• _LISTED ENTRIES_

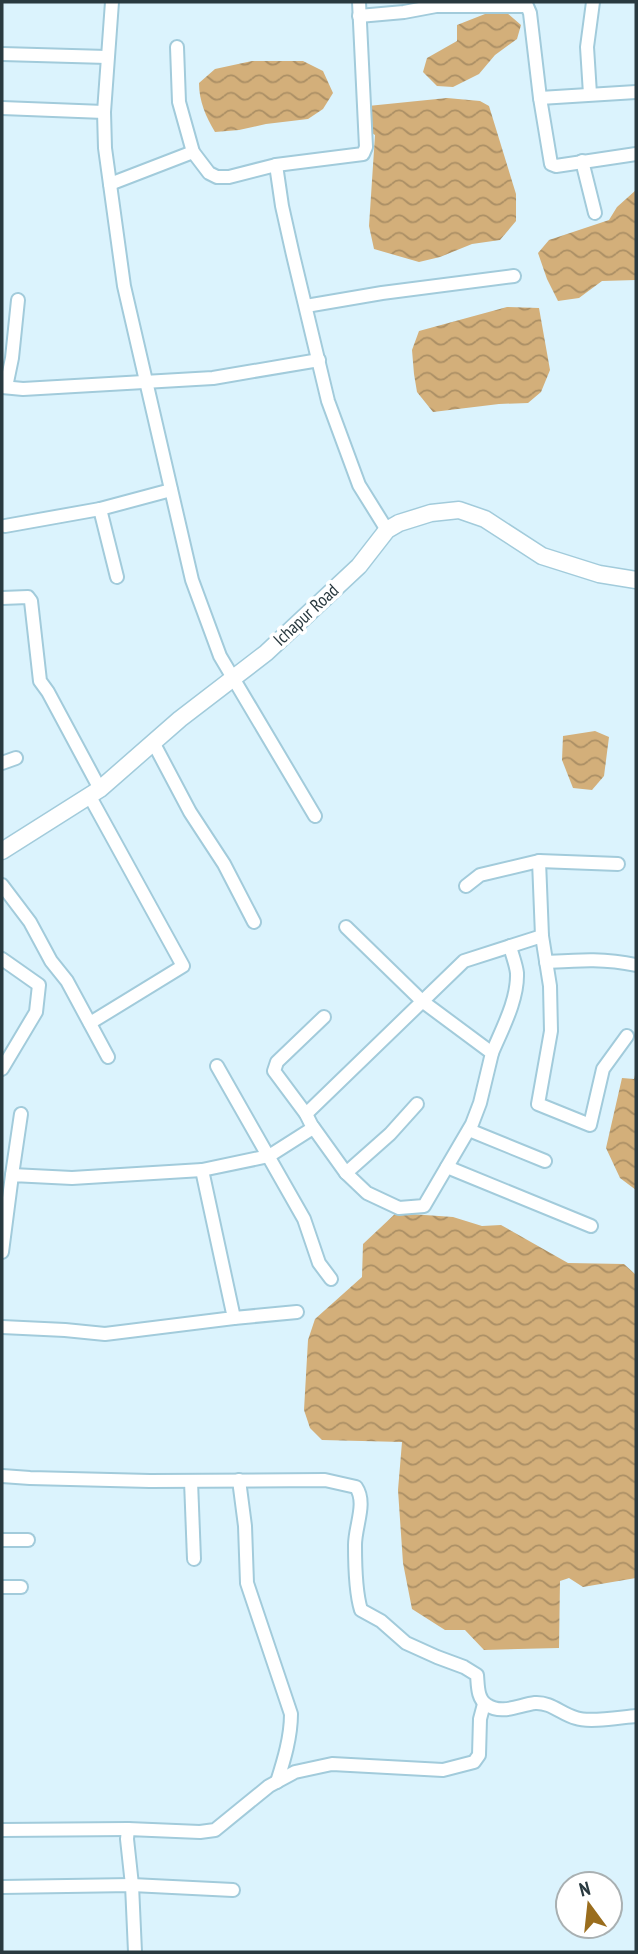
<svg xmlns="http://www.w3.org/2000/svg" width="638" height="1954" font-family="'PT Sans Narrow',sans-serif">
<defs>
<pattern id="water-waves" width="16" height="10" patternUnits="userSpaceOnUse" patternTransform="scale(1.75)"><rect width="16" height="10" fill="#d3af7a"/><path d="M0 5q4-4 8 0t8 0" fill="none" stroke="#ab8f65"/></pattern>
</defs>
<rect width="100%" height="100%" fill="#dbf3fd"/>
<g fill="url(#water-waves)">
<path d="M507,13L521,25L517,39L495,55L479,74L453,87L437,86L423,72L427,58L457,41V25L485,14Z"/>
<path d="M252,61H303L323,71L333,93L323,109L308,119L266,124L239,130L215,132C206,117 199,101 199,83L215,69Z"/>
<path d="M447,98L480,101L489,106L516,194V221L500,240L472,244L440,257L419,262L374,249L369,226L375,135L366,129L368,106Z"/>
<path d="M636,190V280L602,281L579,298L558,301L547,279L538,253L549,240L609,220L617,207Z"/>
<path d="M507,307L539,308L550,370L541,392L528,403L499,404L433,412L417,392L414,374L412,350L419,331Z"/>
<path d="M595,731L609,737L604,776L592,790L573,788L562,760L563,736Z"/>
<path d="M636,1071V1190L620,1178L606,1148L622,1078L634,1079Z"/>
<path d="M396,1213L453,1217L482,1226L501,1225L568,1263L624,1264L636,1275V1578L583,1587L569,1578L560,1581L559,1648L484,1650L465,1630H445L412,1609L403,1563L398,1490L402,1442L322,1440L310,1428L304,1410L308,1340L315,1319L362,1277L363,1244Z"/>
</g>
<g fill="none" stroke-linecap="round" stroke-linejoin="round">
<g stroke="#a2cbdb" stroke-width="16">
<g id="minor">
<path d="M112,2L104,112L105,148L124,286L192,580L220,656L315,816"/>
<path d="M359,16L404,12L436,6H527L530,13L540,98L551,164L556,166L636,154"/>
<path d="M177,47L179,102L193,152L209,173L217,177H229L276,165L363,154L366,147L359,2"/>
<path d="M2,54L107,57"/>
<path d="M590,94L587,47L593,2"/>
<path d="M540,98L636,92"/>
<path d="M2,108L104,112"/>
<path d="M582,161L595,213"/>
<path d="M276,165L282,206L293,255L328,401L359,485L387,530"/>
<path d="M110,184L193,152"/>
<path d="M306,306L382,293L514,276"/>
<path d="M2,387L23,389L213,378L319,360"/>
<path d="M6,387L12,358L18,300"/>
<path d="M100,509L117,577"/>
<path d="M5,526L100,509L171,490"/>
<path d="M2,598L28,597L31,601L40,681L48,692L100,789"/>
<path d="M153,742L190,812L224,864L254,922"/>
<path d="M2,763L16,758"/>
<path d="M89,795L183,966L90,1023"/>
<path d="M539,861L618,864"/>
<path d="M2,885L30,922L51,961L67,981L108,1057"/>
<path d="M466,886L480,875L539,861L542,936L550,986L551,1031L538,1104L590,1125L603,1069L627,1036"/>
<path d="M2,959L39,985L36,1012L2,1069"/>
<path d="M546,962C579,960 604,958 636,965"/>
<path d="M492,1053C502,1029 518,1000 517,973C516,964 512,955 510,946"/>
<path d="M217,1066L304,1219L319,1263L331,1279"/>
<path d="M306,1114L464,961L542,936"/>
<path d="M313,1127L346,1173L367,1193L399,1208L424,1206L472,1124L480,1103L492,1053L422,1001L346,927"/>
<path d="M469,1130L545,1161"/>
<path d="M447,1167L591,1226"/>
<path d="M346,1173L390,1134L417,1104"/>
<path d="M12,1175L21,1114"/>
<path d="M2,1252L12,1175L72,1178L202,1170L269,1156L313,1128L306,1114L274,1071L277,1062L324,1017"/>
<path d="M234,1318L297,1312"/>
<path d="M2,1327L65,1330L105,1334L234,1318L202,1170"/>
<path d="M2,1476L30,1478L150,1481L325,1480L356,1487C367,1503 355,1526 355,1545C355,1562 356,1594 361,1610L381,1621L406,1643L437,1657L464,1667L477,1675C478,1685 477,1699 487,1705C502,1715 519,1705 535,1703C551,1702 561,1714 576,1718C589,1723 622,1717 636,1716"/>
<path d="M239,1480L245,1526L247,1583L291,1714C291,1737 284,1760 277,1782"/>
<path d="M191,1481L194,1559"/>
<path d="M2,1540H28"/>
<path d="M2,1587H21"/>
<path d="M2,1830L128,1829"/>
<path d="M2,1887L132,1885L233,1890"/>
<path d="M135,1952L132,1885L127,1839L128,1829L200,1832L215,1830L269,1786L295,1772L332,1764L443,1770L474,1762L479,1755L480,1719L484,1704"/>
</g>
</g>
<g stroke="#a2cbdb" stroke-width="19">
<path id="tertiary" d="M2,851L100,789L180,719L266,653L359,566L387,530L399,523L431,513L459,510L485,519L542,556L599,574L636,580"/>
</g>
<use href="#minor" stroke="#fff" stroke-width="12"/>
<use href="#tertiary" stroke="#fff" stroke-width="16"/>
</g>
<g text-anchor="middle" stroke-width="7" stroke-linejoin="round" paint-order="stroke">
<g font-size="18" fill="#29393f" stroke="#fff">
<text transform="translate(306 615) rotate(-43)" y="6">Ichapur Road</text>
</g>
</g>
<rect width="638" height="1954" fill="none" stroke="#29393f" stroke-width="7"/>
<g transform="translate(589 1905) rotate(345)"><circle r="33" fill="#ffffff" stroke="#a9b0b2" stroke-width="2"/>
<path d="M0-5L12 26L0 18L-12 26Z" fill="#9a6d1d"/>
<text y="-10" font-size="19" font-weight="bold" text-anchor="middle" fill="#29393f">N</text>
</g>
</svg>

• _REQUIRED ACTION_
This exercise asks for the data above to be given again exactly, without pictures.

• _SOLVED EXERCISE_
<svg xmlns="http://www.w3.org/2000/svg" width="638" height="1954" font-family="'PT Sans Narrow',sans-serif">
<defs>
<pattern id="water-waves" width="16" height="10" patternUnits="userSpaceOnUse" patternTransform="scale(1.75)"><rect width="16" height="10" fill="#d3af7a"/><path d="M0 5q4-4 8 0t8 0" fill="none" stroke="#ab8f65"/></pattern>
</defs>
<rect width="100%" height="100%" fill="#dbf3fd"/>
<g fill="url(#water-waves)">
<path d="M507,13L521,25L517,39L495,55L479,74L453,87L437,86L423,72L427,58L457,41V25L485,14Z"/>
<path d="M252,61H303L323,71L333,93L323,109L308,119L266,124L239,130L215,132C206,117 199,101 199,83L215,69Z"/>
<path d="M447,98L480,101L489,106L516,194V221L500,240L472,244L440,257L419,262L374,249L369,226L375,135L366,129L368,106Z"/>
<path d="M636,190V280L602,281L579,298L558,301L547,279L538,253L549,240L609,220L617,207Z"/>
<path d="M507,307L539,308L550,370L541,392L528,403L499,404L433,412L417,392L414,374L412,350L419,331Z"/>
<path d="M595,731L609,737L604,776L592,790L573,788L562,760L563,736Z"/>
<path d="M636,1071V1190L620,1178L606,1148L622,1078L634,1079Z"/>
<path d="M396,1213L453,1217L482,1226L501,1225L568,1263L624,1264L636,1275V1578L583,1587L569,1578L560,1581L559,1648L484,1650L465,1630H445L412,1609L403,1563L398,1490L402,1442L322,1440L310,1428L304,1410L308,1340L315,1319L362,1277L363,1244Z"/>
</g>
<g fill="none" stroke-linecap="round" stroke-linejoin="round">
<g stroke="#a2cbdb" stroke-width="16">
<g id="minor">
<path d="M112,2L104,112L105,148L124,286L192,580L220,656L315,816"/>
<path d="M359,16L404,12L436,6H527L530,13L540,98L551,164L556,166L636,154"/>
<path d="M177,47L179,102L193,152L209,173L217,177H229L276,165L363,154L366,147L359,2"/>
<path d="M2,54L107,57"/>
<path d="M590,94L587,47L593,2"/>
<path d="M540,98L636,92"/>
<path d="M2,108L104,112"/>
<path d="M582,161L595,213"/>
<path d="M276,165L282,206L293,255L328,401L359,485L387,530"/>
<path d="M110,184L193,152"/>
<path d="M306,306L382,293L514,276"/>
<path d="M2,387L23,389L213,378L319,360"/>
<path d="M6,387L12,358L18,300"/>
<path d="M100,509L117,577"/>
<path d="M5,526L100,509L171,490"/>
<path d="M2,598L28,597L31,601L40,681L48,692L100,789"/>
<path d="M153,742L190,812L224,864L254,922"/>
<path d="M2,763L16,758"/>
<path d="M89,795L183,966L90,1023"/>
<path d="M539,861L618,864"/>
<path d="M2,885L30,922L51,961L67,981L108,1057"/>
<path d="M466,886L480,875L539,861L542,936L550,986L551,1031L538,1104L590,1125L603,1069L627,1036"/>
<path d="M2,959L39,985L36,1012L2,1069"/>
<path d="M546,962C579,960 604,958 636,965"/>
<path d="M492,1053C502,1029 518,1000 517,973C516,964 512,955 510,946"/>
<path d="M217,1066L304,1219L319,1263L331,1279"/>
<path d="M306,1114L464,961L542,936"/>
<path d="M313,1127L346,1173L367,1193L399,1208L424,1206L472,1124L480,1103L492,1053L422,1001L346,927"/>
<path d="M469,1130L545,1161"/>
<path d="M447,1167L591,1226"/>
<path d="M346,1173L390,1134L417,1104"/>
<path d="M12,1175L21,1114"/>
<path d="M2,1252L12,1175L72,1178L202,1170L269,1156L313,1128L306,1114L274,1071L277,1062L324,1017"/>
<path d="M234,1318L297,1312"/>
<path d="M2,1327L65,1330L105,1334L234,1318L202,1170"/>
<path d="M2,1476L30,1478L150,1481L325,1480L356,1487C367,1503 355,1526 355,1545C355,1562 356,1594 361,1610L381,1621L406,1643L437,1657L464,1667L477,1675C478,1685 477,1699 487,1705C502,1715 519,1705 535,1703C551,1702 561,1714 576,1718C589,1723 622,1717 636,1716"/>
<path d="M239,1480L245,1526L247,1583L291,1714C291,1737 284,1760 277,1782"/>
<path d="M191,1481L194,1559"/>
<path d="M2,1540H28"/>
<path d="M2,1587H21"/>
<path d="M2,1830L128,1829"/>
<path d="M2,1887L132,1885L233,1890"/>
<path d="M135,1952L132,1885L127,1839L128,1829L200,1832L215,1830L269,1786L295,1772L332,1764L443,1770L474,1762L479,1755L480,1719L484,1704"/>
</g>
</g>
<g stroke="#a2cbdb" stroke-width="19">
<path id="tertiary" d="M2,851L100,789L180,719L266,653L359,566L387,530L399,523L431,513L459,510L485,519L542,556L599,574L636,580"/>
</g>
<use href="#minor" stroke="#fff" stroke-width="12"/>
<use href="#tertiary" stroke="#fff" stroke-width="16"/>
</g>
<g text-anchor="middle" stroke-width="7" stroke-linejoin="round" paint-order="stroke">
<g font-size="18" fill="#29393f" stroke="#fff">
<text transform="translate(306 615) rotate(-43)" y="6">Ichapur Road</text>
</g>
</g>
<rect width="638" height="1954" fill="none" stroke="#29393f" stroke-width="7"/>
<g transform="translate(589 1905) rotate(345)"><circle r="33" fill="#ffffff" stroke="#a9b0b2" stroke-width="2"/>
<path d="M0-5L12 26L0 18L-12 26Z" fill="#9a6d1d"/>
<text y="-10" font-size="19" font-weight="bold" text-anchor="middle" fill="#29393f">N</text>
</g>
</svg>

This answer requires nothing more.